Salves, sans qu’il soit possible de l’affirmer, n’était peut-être rien moins qu’une ode à tous les arts, en même temps qu’il en fut la forme plastique qui s’interrogeait sur la foi qui a été mis en lui. Maguy Marin se gardera de faire entendre un jugement ou au contraire les convoquera tous. Au pire, la désillusion, dans une création qui en a fini avec le simulacre, serait totale. Et l’on aura regardé un Monde de reliques, de réserves, de caves et de stocks dévolus à la mise en scène des musées. Soit le lieu touristique de nos échecs où l’art semble ne nous avoir enseigné rien qui puisse nous permettre un dépassement. A l’opposé, et simultanément, Slaves est peut-être un encouragement à nous questionner sur le « Salut » que l’on peut encore espérer en côtoyant et en écoutant les œuvres. Si tant est que l’histoire n’ait plus de sens, c’est peut-être à travers elles, les œuvres, qu’il est encore possible de trouver une issue.
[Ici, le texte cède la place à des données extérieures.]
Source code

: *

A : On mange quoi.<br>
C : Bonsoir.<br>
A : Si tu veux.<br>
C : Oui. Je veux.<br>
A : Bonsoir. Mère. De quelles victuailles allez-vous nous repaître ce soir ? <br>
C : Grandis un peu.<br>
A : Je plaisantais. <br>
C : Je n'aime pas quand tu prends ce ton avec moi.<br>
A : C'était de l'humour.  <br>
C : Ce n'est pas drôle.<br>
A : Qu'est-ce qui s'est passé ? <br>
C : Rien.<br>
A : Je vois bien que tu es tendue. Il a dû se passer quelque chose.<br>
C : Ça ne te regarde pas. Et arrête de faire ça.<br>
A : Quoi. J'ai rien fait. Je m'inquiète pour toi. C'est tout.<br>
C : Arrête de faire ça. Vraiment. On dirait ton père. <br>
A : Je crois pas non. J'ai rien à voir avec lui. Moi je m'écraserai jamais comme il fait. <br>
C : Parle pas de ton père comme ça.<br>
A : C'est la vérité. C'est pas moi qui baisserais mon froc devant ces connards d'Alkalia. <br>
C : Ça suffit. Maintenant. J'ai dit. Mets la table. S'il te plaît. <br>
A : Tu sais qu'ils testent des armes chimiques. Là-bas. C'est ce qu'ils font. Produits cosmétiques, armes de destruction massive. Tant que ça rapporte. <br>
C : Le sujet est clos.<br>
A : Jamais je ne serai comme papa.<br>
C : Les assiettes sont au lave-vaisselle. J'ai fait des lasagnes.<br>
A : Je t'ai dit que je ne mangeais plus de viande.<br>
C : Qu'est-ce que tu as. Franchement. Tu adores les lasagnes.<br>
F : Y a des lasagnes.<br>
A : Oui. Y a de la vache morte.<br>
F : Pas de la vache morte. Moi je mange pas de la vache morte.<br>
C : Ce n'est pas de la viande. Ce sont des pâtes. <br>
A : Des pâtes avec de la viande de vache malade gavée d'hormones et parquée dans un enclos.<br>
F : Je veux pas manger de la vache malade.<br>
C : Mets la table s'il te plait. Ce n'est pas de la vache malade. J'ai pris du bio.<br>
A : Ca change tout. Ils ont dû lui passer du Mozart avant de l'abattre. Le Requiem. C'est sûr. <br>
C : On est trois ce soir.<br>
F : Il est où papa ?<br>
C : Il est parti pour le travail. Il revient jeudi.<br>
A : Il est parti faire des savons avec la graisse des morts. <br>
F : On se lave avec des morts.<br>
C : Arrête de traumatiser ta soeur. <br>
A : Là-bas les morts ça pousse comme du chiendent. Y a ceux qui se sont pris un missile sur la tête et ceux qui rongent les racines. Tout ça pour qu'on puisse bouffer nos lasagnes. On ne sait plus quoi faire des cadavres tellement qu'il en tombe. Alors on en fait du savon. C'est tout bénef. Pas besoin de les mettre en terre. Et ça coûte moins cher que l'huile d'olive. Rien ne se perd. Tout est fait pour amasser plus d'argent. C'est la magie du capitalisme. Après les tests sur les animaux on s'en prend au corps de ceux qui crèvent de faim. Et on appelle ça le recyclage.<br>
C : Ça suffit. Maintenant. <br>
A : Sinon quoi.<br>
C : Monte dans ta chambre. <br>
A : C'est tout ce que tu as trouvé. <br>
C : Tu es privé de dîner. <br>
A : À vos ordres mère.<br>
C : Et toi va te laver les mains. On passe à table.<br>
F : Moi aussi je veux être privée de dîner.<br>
Entre chien et loup, entre deux coups de torche qui balaient la nuit du plateau et le bruit strident d’un sifflet de policier qui déchire le silence et nous rappelle sans doute que nous sommes prisonniers de notre aveuglement, une image persistera qui montrait le groupe d’interprètes « faire la chaîne ». Image d’un « faire corps », remis en cause régulièrement par une maladresse, mais image reconduite d’une action où il s’agissait de « sauver les meubles ». Salves, ou une histoire d’instantanés broussés par Maguy Marin. Une sorte d’exposition universelle inattendue, entre exil intérieur et fuite en avant… où les chefs d’oeuvre mis en mouvement, fragilisés, brisés, mais aussi sortis des musées et rendus au chaos de la vie recouvrent de temps à autres, exposés à la rare lumière, une vitalité. Un peu comme si Salves rappelait qu’oeuvrer en art offre une double perspective. Celle du catalogue qui est une consigne au risque de devenir le cimétière d’oeuvres mortes. Celle de la Bohème (un parent du clinamen) qui offre un horizon encore à construire. Salves qui se clôt en pleine lumière sur un arrêt des danseurs s’immobilise finalement sur l’impression qu’une porte est entrouverte… Une « ouverture luciole » d’une certaine manière, un passage non seulement étroit mais un espace qui se raréfie… ou quand l’espoir est entrevu et entre nos mains comme à la première image, du premier interprète, du premier instant de Salves.